Simons Foundation

The Next Great Scientific Theory is Hiding Inside a Neural Network

Gerald D. Fischbach Auditorium/2-GDFA (160 5th Avenue)

Gerald D. Fischbach Auditorium/2-GDFA

160 5th Avenue


The Next Great Scientific Theory is Hiding Inside a Neural Network


Registration link:

Machine learning methods such as neural networks are quickly finding uses in everything from text generation to construction cranes. Excitingly, those same tools also promise a new paradigm for scientific discovery.
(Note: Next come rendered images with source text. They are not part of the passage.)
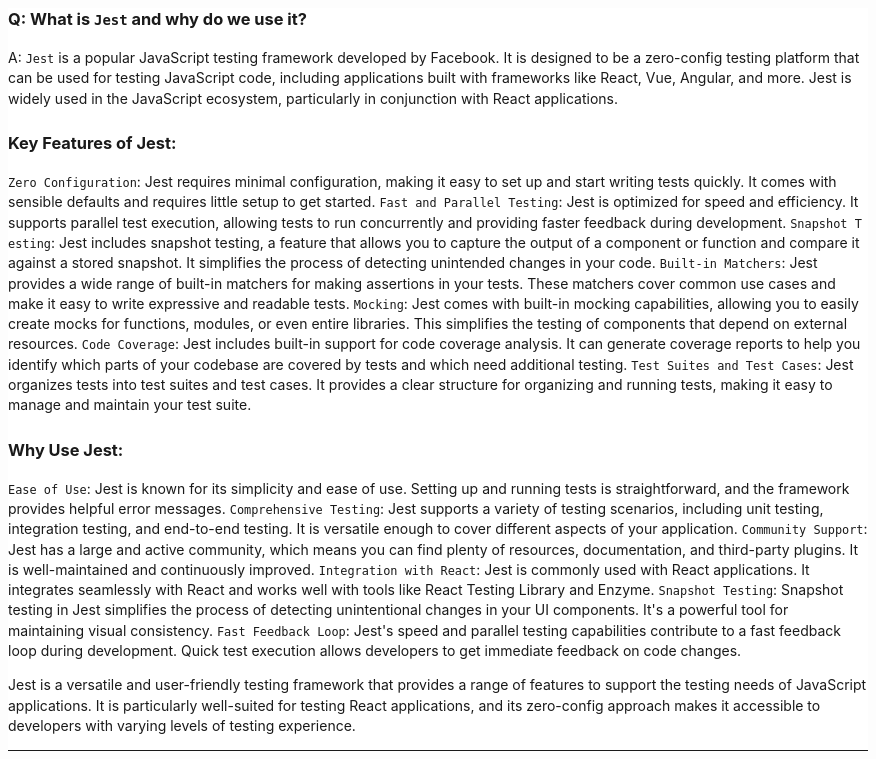 
### Q: What is `Jest` and why do we use it?
A: `Jest` is a popular JavaScript testing framework developed by Facebook. It is designed to be a zero-config testing platform that can be used for testing JavaScript code, including applications built with frameworks like React, Vue, Angular, and more. Jest is widely used in the JavaScript ecosystem, particularly in conjunction with React applications.

### Key Features of Jest:

`Zero Configuration`: Jest requires minimal configuration, making it easy to set up and start writing tests quickly. It comes with sensible defaults and requires little setup to get started.
`Fast and Parallel Testing`: Jest is optimized for speed and efficiency. It supports parallel test execution, allowing tests to run concurrently and providing faster feedback during development.
`Snapshot Testing`: Jest includes snapshot testing, a feature that allows you to capture the output of a component or function and compare it against a stored snapshot. It simplifies the process of detecting unintended changes in your code.
`Built-in Matchers`: Jest provides a wide range of built-in matchers for making assertions in your tests. These matchers cover common use cases and make it easy to write expressive and readable tests.
`Mocking`: Jest comes with built-in mocking capabilities, allowing you to easily create mocks for functions, modules, or even entire libraries. This simplifies the testing of components that depend on external resources.
`Code Coverage`: Jest includes built-in support for code coverage analysis. It can generate coverage reports to help you identify which parts of your codebase are covered by tests and which need additional testing.
`Test Suites and Test Cases`: Jest organizes tests into test suites and test cases. It provides a clear structure for organizing and running tests, making it easy to manage and maintain your test suite.

### Why Use Jest:
`Ease of Use`: Jest is known for its simplicity and ease of use. Setting up and running tests is straightforward, and the framework provides helpful error messages.
`Comprehensive Testing`: Jest supports a variety of testing scenarios, including unit testing, integration testing, and end-to-end testing. It is versatile enough to cover different aspects of your application.
`Community Support`: Jest has a large and active community, which means you can find plenty of resources, documentation, and third-party plugins. It is well-maintained and continuously improved.
`Integration with React`: Jest is commonly used with React applications. It integrates seamlessly with React and works well with tools like React Testing Library and Enzyme.
`Snapshot Testing`: Snapshot testing in Jest simplifies the process of detecting unintentional changes in your UI components. It's a powerful tool for maintaining visual consistency.
`Fast Feedback Loop`: Jest's speed and parallel testing capabilities contribute to a fast feedback loop during development. Quick test execution allows developers to get immediate feedback on code changes.

Jest is a versatile and user-friendly testing framework that provides a range of features to support the testing needs of JavaScript applications. It is particularly well-suited for testing React applications, and its zero-config approach makes it accessible to developers with varying levels of testing experience.

---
In this Presidential Lecture, Miles Cranmer will outline an innovative approach that leverages neural networks in the scientific process. Rather than directly modeling data, the approach interprets neural networks trained using the data. Through training, the neural networks can capture the physics underlying the system being studied. By extracting what the neural networks have learned, scientists can improve their theories. He will also discuss the Polymathic AI initiative, a collaboration between researchers at the Flatiron Institute and scientists around the world. Polymathic AI is designed to spur scientific discovery using similar technology to that powering ChatGPT. Using Polymathic AI, scientists will be able to model a broad range of physical systems across different scales.

About the Speaker:
Cranmer is an assistant professor in data intensive science at the University of Cambridge with joint appointments in the Department of Applied Mathematics and Theoretical Physics and the Institute of Astronomy. He completed his Ph.D. at Princeton University. His research focuses on accelerating scientific discovery by developing and applying novel methods at the intersection of machine learning and physics. Cranmer has created a suite of standard software libraries for ‘symbolic regression’ that have been utilized in numerous scientific discoveries. His work covers various areas of deep learning, including physics-motivated architectures such as Lagrangian neural networks.

Doors open: 5:30 p.m. (No entrance before 5:30 p.m.)
Lecture: 6:00 p.m.–7:00 p.m. (Admittance closes at 6:20 p.m.)